**Extract provided**
--*--
Data Engineering Cookbook     About     Cookbook     Feed

Processing Nested Data In Hadoop

In traditional relational database systems data structures always should follow the first normal form. The first normal form demands that each attribute of an entity only contains atomic values. This is usually achieved by distributing data among multiple tables. Joins are being used to retrieve information from multiple tables.

While relational databases have excellent support for joining multiple datasets efficiently, in big data systems such as apache hadoop joins usually are very expensive, inefficient operations. Because of this limitation it often makes sense to store data in a semi-structured manner that does not follow the the first normal form.

This article shows how to store and process semi-structured data using data attributes of the types map and list in the hadoop ecosystem. For illustration purposes we use a data structure that contains annotations about apps. The data structure has the following attributes:

  • name: the name of the app
  • attributes: a map for storing arbitrary key value pairs
  • tags: a list of tags

A Schema For Semi-structured Data

The apache avro project provides a data format for storing semi-structured data. The avro format is supported by all major projects in the hadoop ecosystem. It offers support for list types as well as support for maps.

The following snippet defines an avro schema for our example data structure:

{
  "namespace": "example.avro",
  "type": "record",
  "name": "app",
  "fields": [
    {"name": "name", "type": "string"},
    {"name": "attributes", "type": {"type": "map", "values": "string"}},
    {"name": "tags", "type": {"type": "array", "items": "string"}}
  ]
}

The keys of an avro map have the type string. In our example the values also are strings. The data type for lists is called array. The list of tags is also of type string, it may have arbitrary length.

Nested Data In Hive

The apache hive project supports mapping avro data to tables (see hive avro docs). We can simply declare a table that uses our avro schema for the definition of the table structure.
--*--
**Supplied entries**

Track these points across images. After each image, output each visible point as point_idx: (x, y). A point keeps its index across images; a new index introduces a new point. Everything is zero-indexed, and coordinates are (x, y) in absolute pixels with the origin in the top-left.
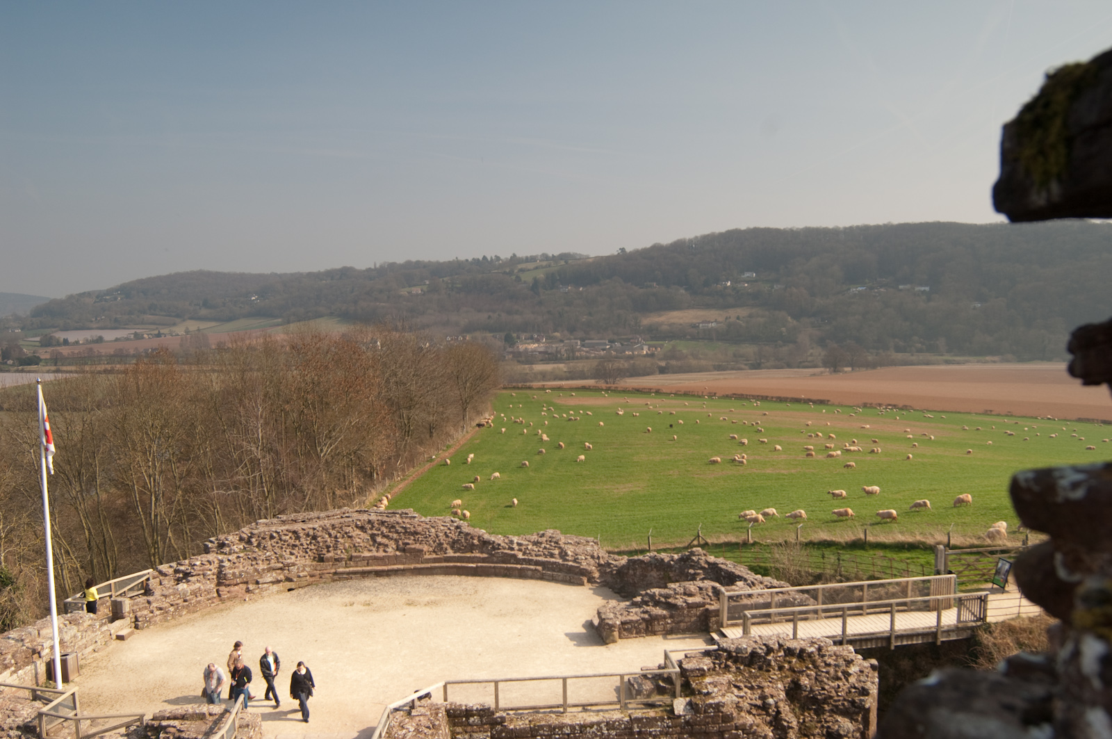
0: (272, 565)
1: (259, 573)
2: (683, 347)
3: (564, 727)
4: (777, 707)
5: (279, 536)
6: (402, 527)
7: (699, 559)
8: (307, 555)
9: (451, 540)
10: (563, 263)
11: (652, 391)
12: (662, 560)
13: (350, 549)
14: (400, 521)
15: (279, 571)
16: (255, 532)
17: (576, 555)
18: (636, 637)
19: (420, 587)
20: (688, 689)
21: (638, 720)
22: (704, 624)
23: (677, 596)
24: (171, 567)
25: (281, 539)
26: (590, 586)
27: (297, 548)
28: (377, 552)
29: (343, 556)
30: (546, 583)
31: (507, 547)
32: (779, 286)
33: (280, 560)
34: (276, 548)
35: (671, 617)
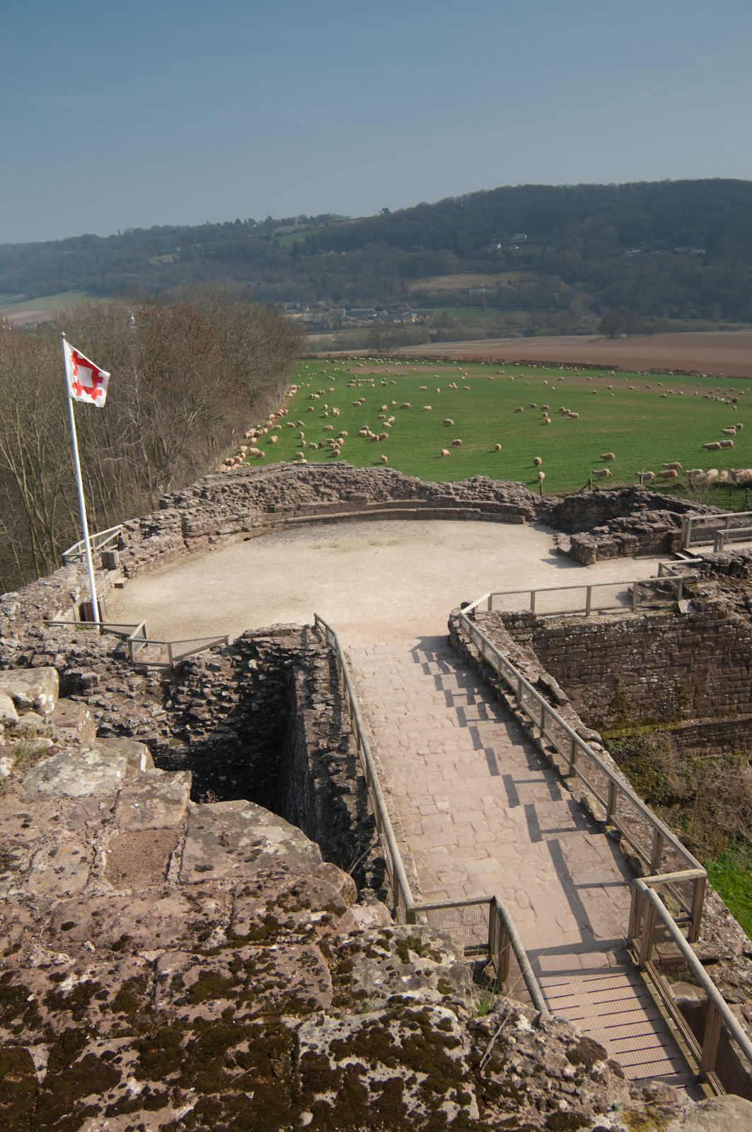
0: (228, 517)
1: (218, 524)
2: (454, 315)
3: (591, 627)
5: (230, 489)
6: (343, 477)
7: (642, 494)
8: (257, 507)
9: (389, 488)
10: (323, 225)
11: (439, 358)
12: (603, 496)
13: (296, 500)
14: (340, 472)
15: (234, 523)
16: (207, 486)
17: (512, 497)
18: (610, 559)
19: (372, 530)
21: (652, 619)
22: (667, 546)
23: (642, 523)
24: (135, 522)
25: (232, 492)
26: (529, 524)
27: (247, 501)
28: (322, 501)
29: (290, 506)
30: (485, 523)
31: (444, 492)
32: (551, 249)
33: (235, 512)
34: (229, 501)
35: (640, 540)
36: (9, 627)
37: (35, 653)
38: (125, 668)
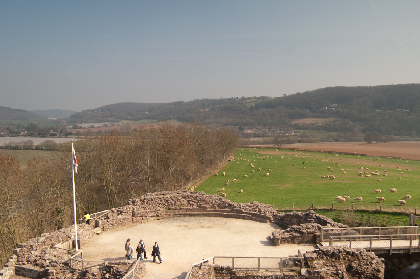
0: (152, 210)
1: (147, 213)
2: (308, 133)
3: (258, 277)
4: (342, 274)
5: (155, 199)
6: (200, 198)
7: (313, 215)
8: (164, 207)
9: (217, 204)
10: (262, 100)
11: (295, 149)
12: (298, 215)
13: (180, 206)
14: (199, 196)
15: (154, 213)
16: (146, 198)
17: (265, 211)
18: (287, 244)
19: (206, 221)
20: (307, 265)
21: (287, 276)
22: (314, 240)
23: (304, 229)
24: (116, 209)
25: (155, 201)
26: (270, 223)
27: (161, 204)
28: (190, 207)
29: (177, 208)
30: (253, 221)
31: (238, 207)
32: (347, 109)
33: (155, 208)
34: (153, 204)
35: (301, 237)
36: (36, 247)
37: (40, 259)
38: (67, 269)
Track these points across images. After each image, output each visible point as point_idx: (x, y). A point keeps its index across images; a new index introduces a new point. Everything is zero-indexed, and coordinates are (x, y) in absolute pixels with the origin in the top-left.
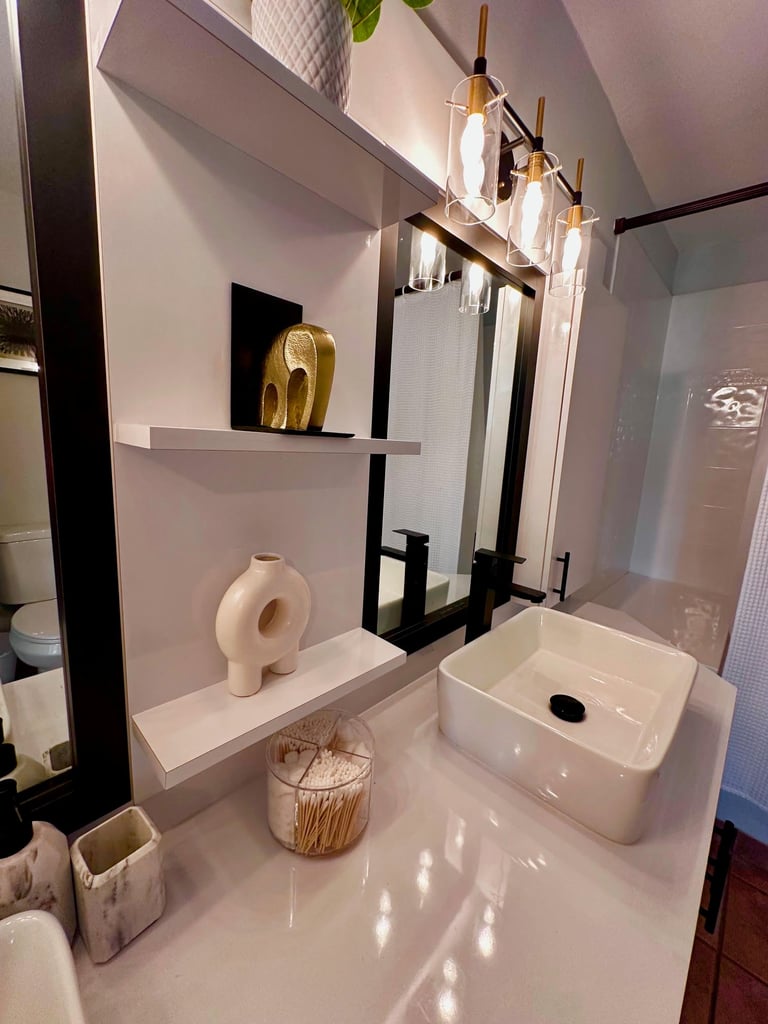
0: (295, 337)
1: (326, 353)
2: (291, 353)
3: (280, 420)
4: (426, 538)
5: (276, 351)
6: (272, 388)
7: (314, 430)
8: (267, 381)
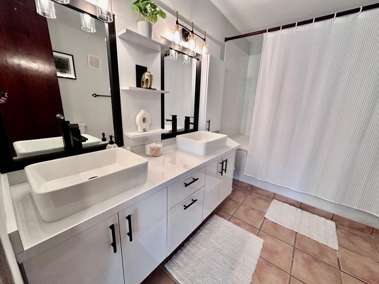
0: (146, 74)
1: (151, 76)
2: (146, 76)
3: (145, 86)
4: (176, 116)
5: (144, 75)
6: (143, 82)
7: (150, 88)
8: (142, 80)
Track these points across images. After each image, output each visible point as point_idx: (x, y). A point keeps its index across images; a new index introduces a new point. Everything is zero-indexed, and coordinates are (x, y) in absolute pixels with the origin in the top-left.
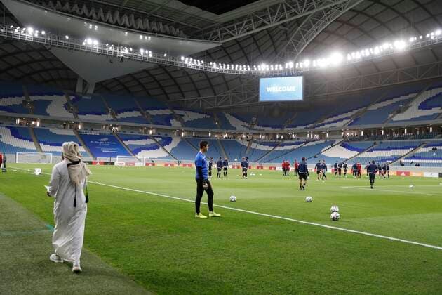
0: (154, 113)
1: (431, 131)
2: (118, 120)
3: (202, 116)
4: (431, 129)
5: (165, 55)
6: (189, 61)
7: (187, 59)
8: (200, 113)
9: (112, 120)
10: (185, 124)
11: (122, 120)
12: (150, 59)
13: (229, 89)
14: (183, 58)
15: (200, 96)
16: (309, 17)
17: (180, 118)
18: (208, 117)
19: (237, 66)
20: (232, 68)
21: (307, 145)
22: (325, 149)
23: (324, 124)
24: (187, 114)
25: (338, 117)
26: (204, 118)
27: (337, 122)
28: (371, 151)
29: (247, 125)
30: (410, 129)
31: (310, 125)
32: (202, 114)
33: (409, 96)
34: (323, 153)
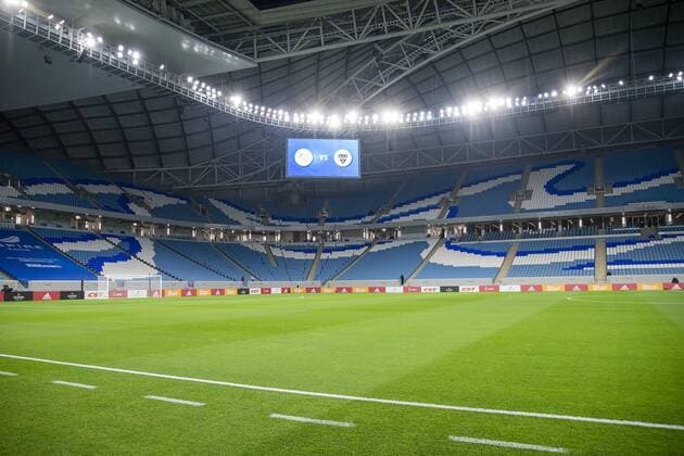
0: (93, 189)
1: (581, 225)
2: (31, 198)
3: (174, 201)
4: (581, 222)
5: (162, 67)
6: (199, 86)
7: (197, 82)
8: (168, 195)
9: (20, 197)
10: (155, 212)
11: (38, 197)
12: (132, 69)
13: (214, 157)
14: (190, 79)
15: (162, 166)
16: (401, 42)
17: (140, 202)
18: (184, 202)
19: (269, 110)
20: (262, 114)
21: (375, 249)
22: (424, 254)
23: (397, 217)
24: (148, 195)
25: (414, 206)
26: (179, 204)
27: (417, 212)
28: (520, 254)
29: (254, 217)
30: (546, 223)
31: (368, 219)
32: (172, 196)
33: (511, 179)
34: (432, 260)
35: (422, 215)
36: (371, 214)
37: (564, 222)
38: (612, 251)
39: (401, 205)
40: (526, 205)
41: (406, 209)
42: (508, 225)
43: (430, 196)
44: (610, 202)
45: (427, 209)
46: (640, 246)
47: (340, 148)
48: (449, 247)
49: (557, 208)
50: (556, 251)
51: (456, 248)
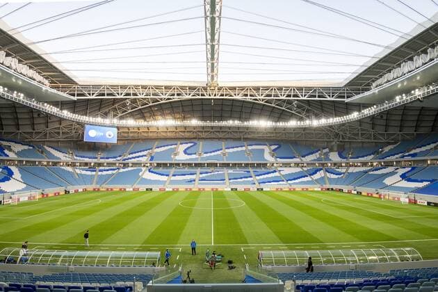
--*--
**Task requirements**
(a) Return everything from "The keys of" down to "the table structure." in the Hadoop nested-data article, copied word for word.
(b) Turn the paragraph of the Hadoop nested-data article that begins "The apache avro project provides" into a short bulleted list that keeps its main facts.

**Results for each task**
(a)
The keys of an avro map have the type string. In our example the values also are strings. The data type for lists is called array. The list of tags is also of type string, it may have arbitrary length.

Nested Data In Hive

The apache hive project supports mapping avro data to tables (see hive avro docs). We can simply declare a table that uses our avro schema for the definition of the table structure.

(b)
- Apache Avro provides a data format for storing semi-structured data.
- All major projects in the Hadoop ecosystem support the format.
- It supports both list types and maps.